Thomas saw something dart toward him in the air. He groped in his pockets for his knife, but then the object struck him in the shoulder and his realized it was only Cathán, who had leapt from Elwood’s back toward his customary perch.

“Ho there, Thomas and Saf!” Cathán called, patting Thomas’s left ear. “The dog and I were looking for you. He’s a shy fellow but loyal and true. He was roving about whining after his master, and I heard him in the gloom of night and thought he must be a whisperwight or a banshee or some such monster, so I gave chase. Lo, there a brute of a dog, wandering in the swamp and howling for his boy! We gathered our wits and came back quick as we could; and here you are safe!”

Thomas smiled, watching Saf and Elwood embrace. “Did he tell you why they’re out in the bog?”

Cathán shook his head and his whispers tickled Thomas’s neck. “Shy fellow, as I said. But he did say something of interest.” Louder, the Mouse Knight addressed Saf: “Do you recall walking past a square stone building all covered in moss and dead branches, not too far from here?”

The boy disentangled himself from the dog and walked back to Thomas and Cathán. “Oh yes,” Saf replied, patting Elwood’s shaggy head. “It looked to me like a tomb, like a place where they’d bury some great warrior or wizard maybe.”

Thomas shared a meaningful look out of the corner of his eye with Cathán. “Do you think you could take us there?”

“Oh, I’m horrible with tracking!” said Saf with a grin. “But Elwood has the best nose of any man or beast. He’ll lead us right back there. Is that where you want to go?”

They returned to the makeshift campsite and roused Avery from his roost in the withered hazel. After three explanations of increasing simplicity, the raven captured what had transpired while he slept, and though he grumbled about the impetuousness of humans and mice and ‘foul lumps of fur,’ and the priority of sleep during trying times, he eventually agreed that finding the warrior’s bones and collecting the lichen was more urgent still, and would in fact allow them to escape the bog and return to decent places under the sun all the quicker.

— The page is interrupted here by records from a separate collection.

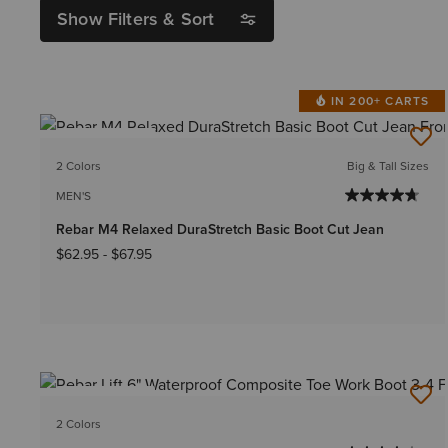
Show Filters & Sort
IN 200+ CARTS
BEST SELLER
2 Colors
Big & Tall Sizes
MEN'S
Rebar M4 Relaxed DuraStretch Basic Boot Cut Jean
$62.95
-
$67.95
BEST SELLER
2 Colors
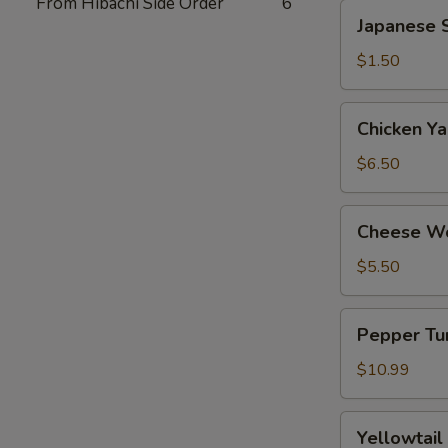
From Hibachi Side Order
6
Japanese
Japanese S
Spring
Roll
$1.50
(2)
Chicken
Chicken Yak
Yakitori
(6)
$6.50
Cheese
Cheese Wo
Wonton
(8)
$5.50
Pepper
Pepper Tun
Tuna
Tataki
$10.99
Yellowtail
Yellowtail
Jalapeno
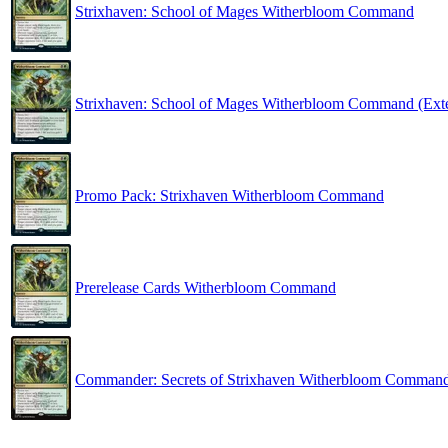
Strixhaven: School of Mages Witherbloom Command
Strixhaven: School of Mages Witherbloom Command (Ext
Promo Pack: Strixhaven Witherbloom Command
Prerelease Cards Witherbloom Command
Commander: Secrets of Strixhaven Witherbloom Comman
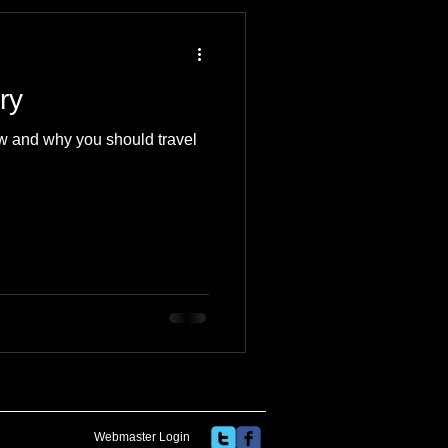
 Travel Blog
ry
e
Music
Skiing
w and why you should travel
Webmaster Login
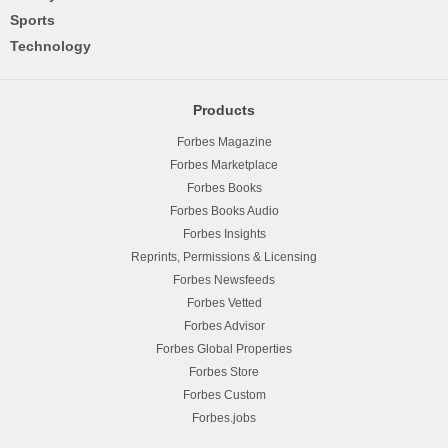
Sports
Technology
Products
Forbes Magazine
Forbes Marketplace
Forbes Books
Forbes Books Audio
Forbes Insights
Reprints, Permissions & Licensing
Forbes Newsfeeds
Forbes Vetted
Forbes Advisor
Forbes Global Properties
Forbes Store
Forbes Custom
Forbes.jobs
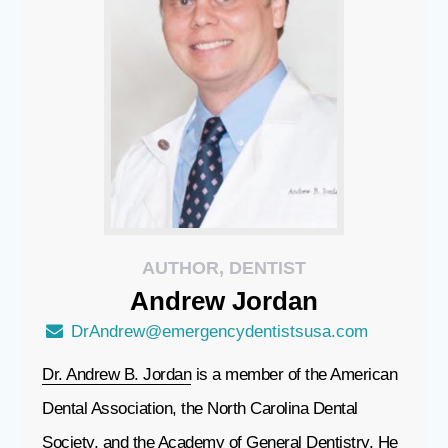
AUTHOR, DENTIST
Andrew
Jordan
DrAndrew@emergencydentistsusa.com
Dr. Andrew B. Jordan
is a member of the American
Dental Association, the North Carolina Dental
Society, and the Academy of General Dentistry. He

So Thomas and Cathán and Avery packed up their belongings and set off deeper into Palewater Bog, following closely behind Saf and his dog Elwood. Thomas kept a careful eye on his surroundings. It was still the middle of the night, and the yellow haze of the bog was treacherous and dark. He could feel Sunday night shuddering under his steps as they carried him toward the black predawn of Monday.

Thomas also saw the ghost-lights flickering in the distance. They looked almost inviting, as though they were hearth-fires and cheery stoves with supper simmering. But Thomas, knowing the dark enchantments that lingered over places such as this, and remembering too well the sharp teeth and sharper howling of the sirens, turned his gaze away from the twinkling ghost-lights and marched onward toward the warrior’s tomb.